### How to complete this task
The whole listing that follows, pictures excepted, should be printed again exactly as given.

### Records for this exercise
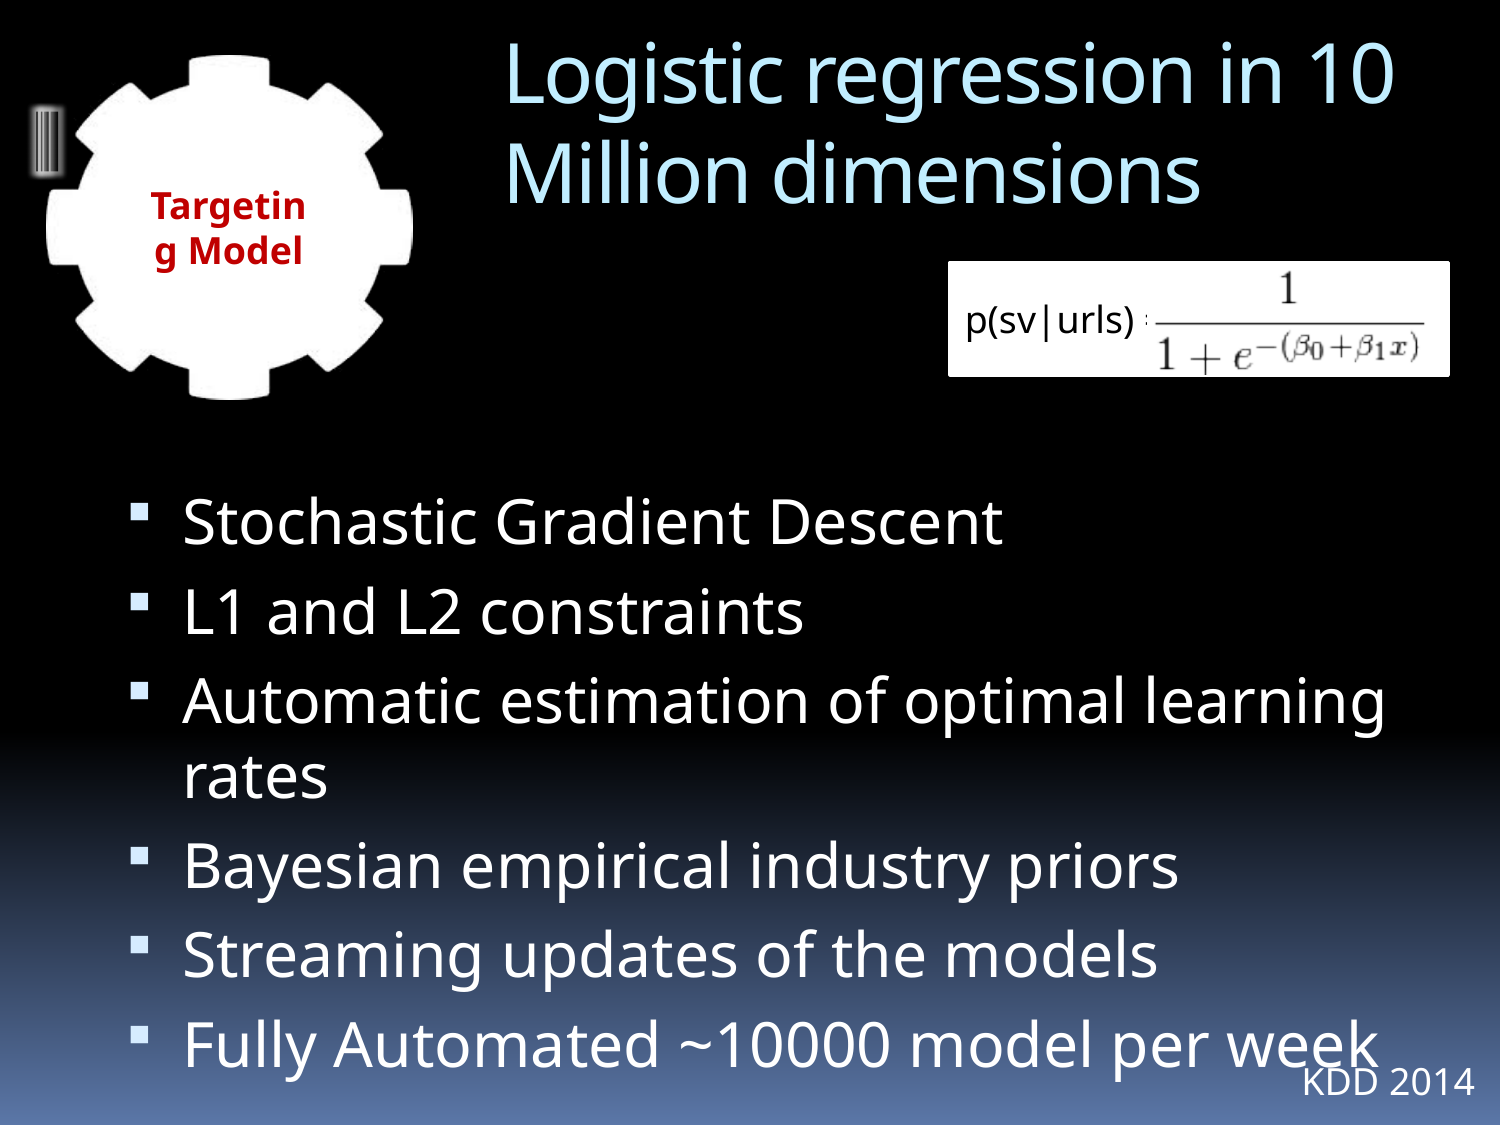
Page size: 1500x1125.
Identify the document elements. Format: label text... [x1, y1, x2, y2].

text_box Stochastic Gradient Descent L1 and L2 constraints Automatic estimation of optimal learning rates Bayesian empirical industry priors Streaming updates of the models Fully Automated ~10000 model per week [99, 474, 1500, 1075]
text_box KDD 2014 [1275, 1049, 1500, 1125]
title Logistic regression in 10 Million dimensions [487, 12, 1414, 163]
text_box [949, 262, 1449, 376]
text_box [46, 54, 413, 401]
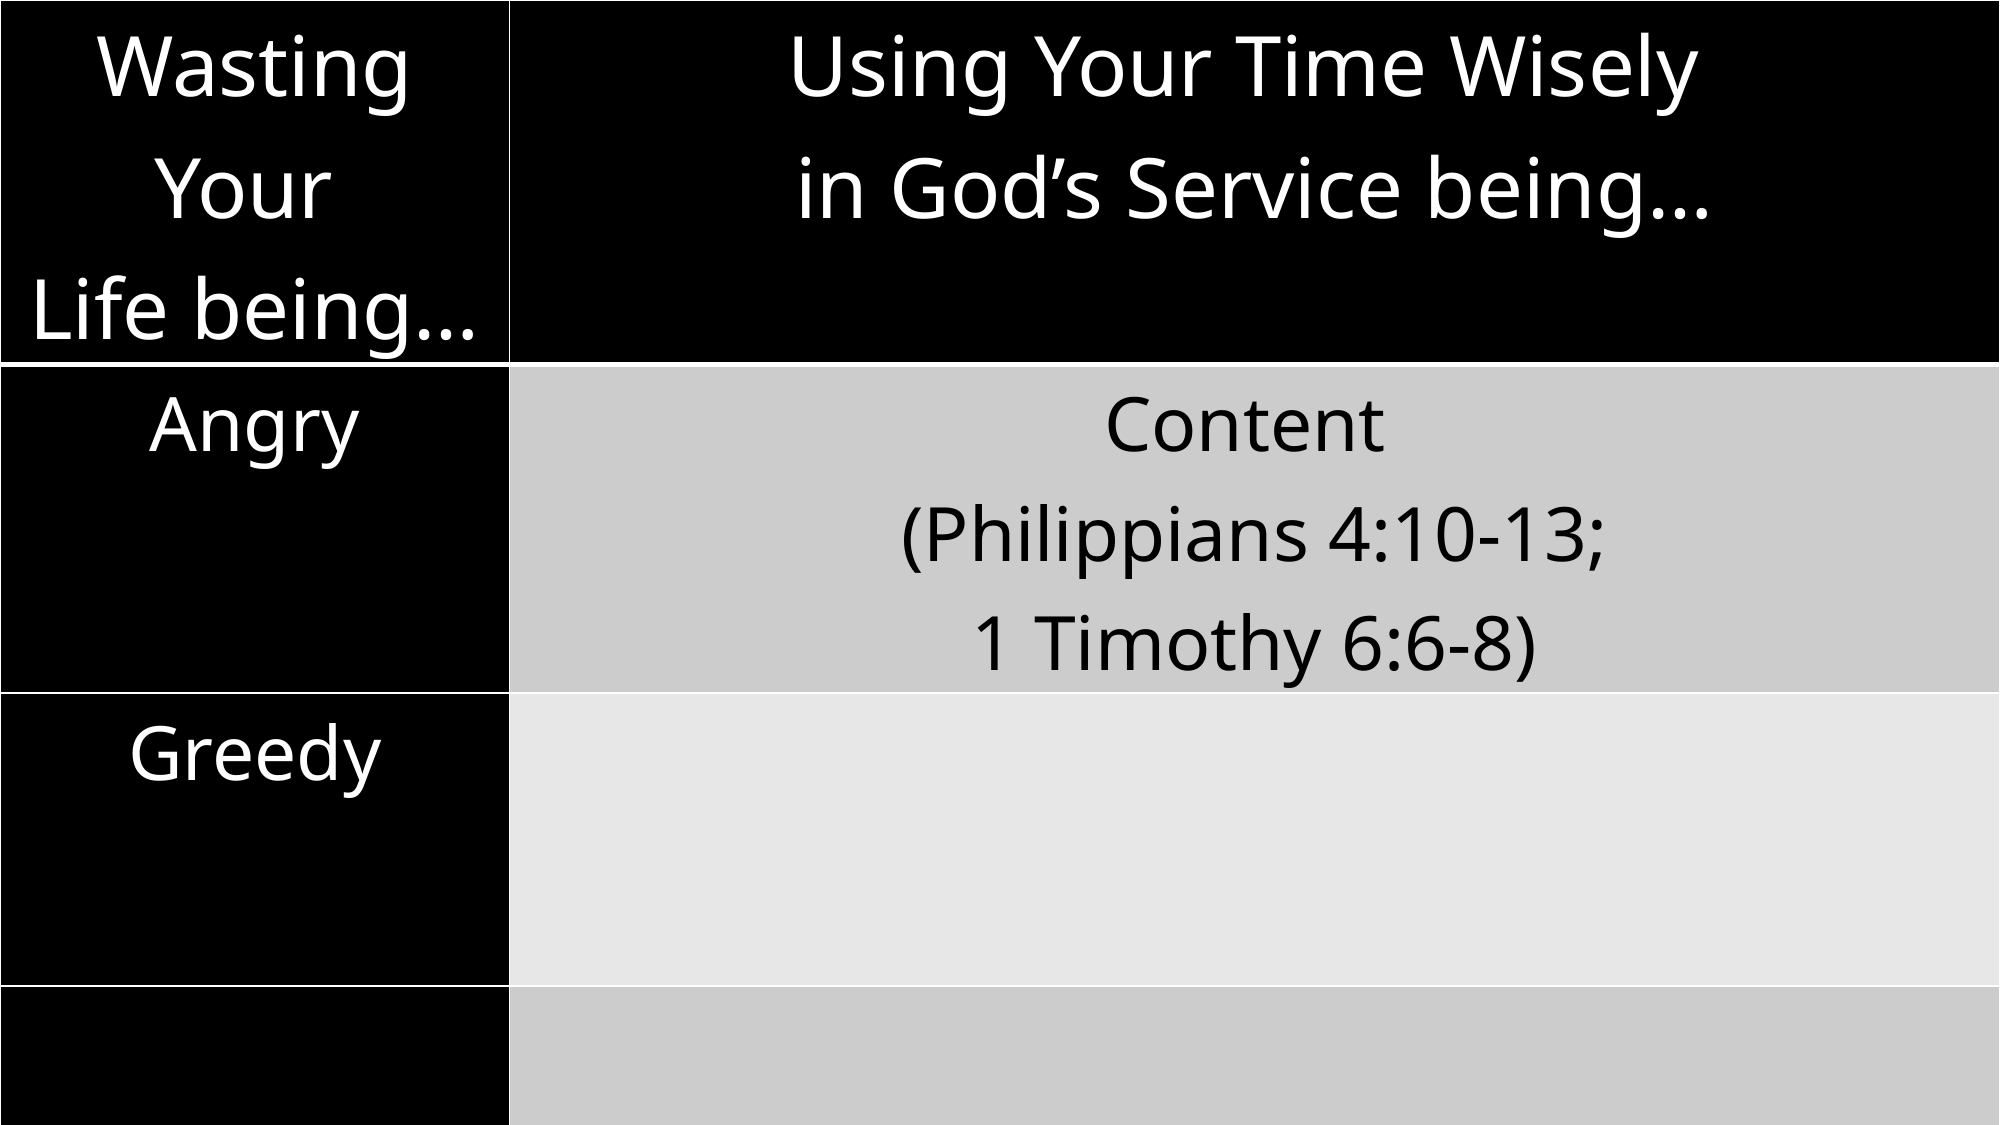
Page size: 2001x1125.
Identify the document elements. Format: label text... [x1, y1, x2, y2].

table_header Wasting Your Life being… [1, 1, 509, 362]
table_cell Content (Philippians 4:10-13; 1 Timothy 6:6-8) [510, 367, 1999, 692]
table_header Using Your Time Wisely in God’s Service being… [510, 1, 1999, 362]
table_cell [510, 987, 1999, 1125]
table_cell [510, 694, 1999, 985]
table_cell Greedy [1, 694, 509, 985]
table_cell Angry [1, 367, 509, 692]
table_cell [1, 987, 509, 1125]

### Your solution
Page size: 1500x1125.
Identify the document elements. Format: label text... [x1, y1, x2, y2].

text_box Stochastic Gradient Descent L1 and L2 constraints Automatic estimation of optimal learning rates Bayesian empirical industry priors Streaming updates of the models Fully Automated ~10000 model per week [99, 474, 1500, 1075]
text_box KDD 2014 [1275, 1049, 1500, 1125]
title Logistic regression in 10 Million dimensions [487, 12, 1414, 163]
text_box [949, 262, 1449, 376]
text_box [46, 54, 413, 401]
Page size: 2001x1125.
Identify the document elements. Format: label text... [x1, y1, x2, y2].

table_header Wasting Your Life being… [1, 1, 509, 362]
table_cell Content (Philippians 4:10-13; 1 Timothy 6:6-8) [510, 367, 1999, 692]
table_header Using Your Time Wisely in God’s Service being… [510, 1, 1999, 362]
table_cell [510, 987, 1999, 1125]
table_cell [510, 694, 1999, 985]
table_cell Greedy [1, 694, 509, 985]
table_cell Angry [1, 367, 509, 692]
table_cell [1, 987, 509, 1125]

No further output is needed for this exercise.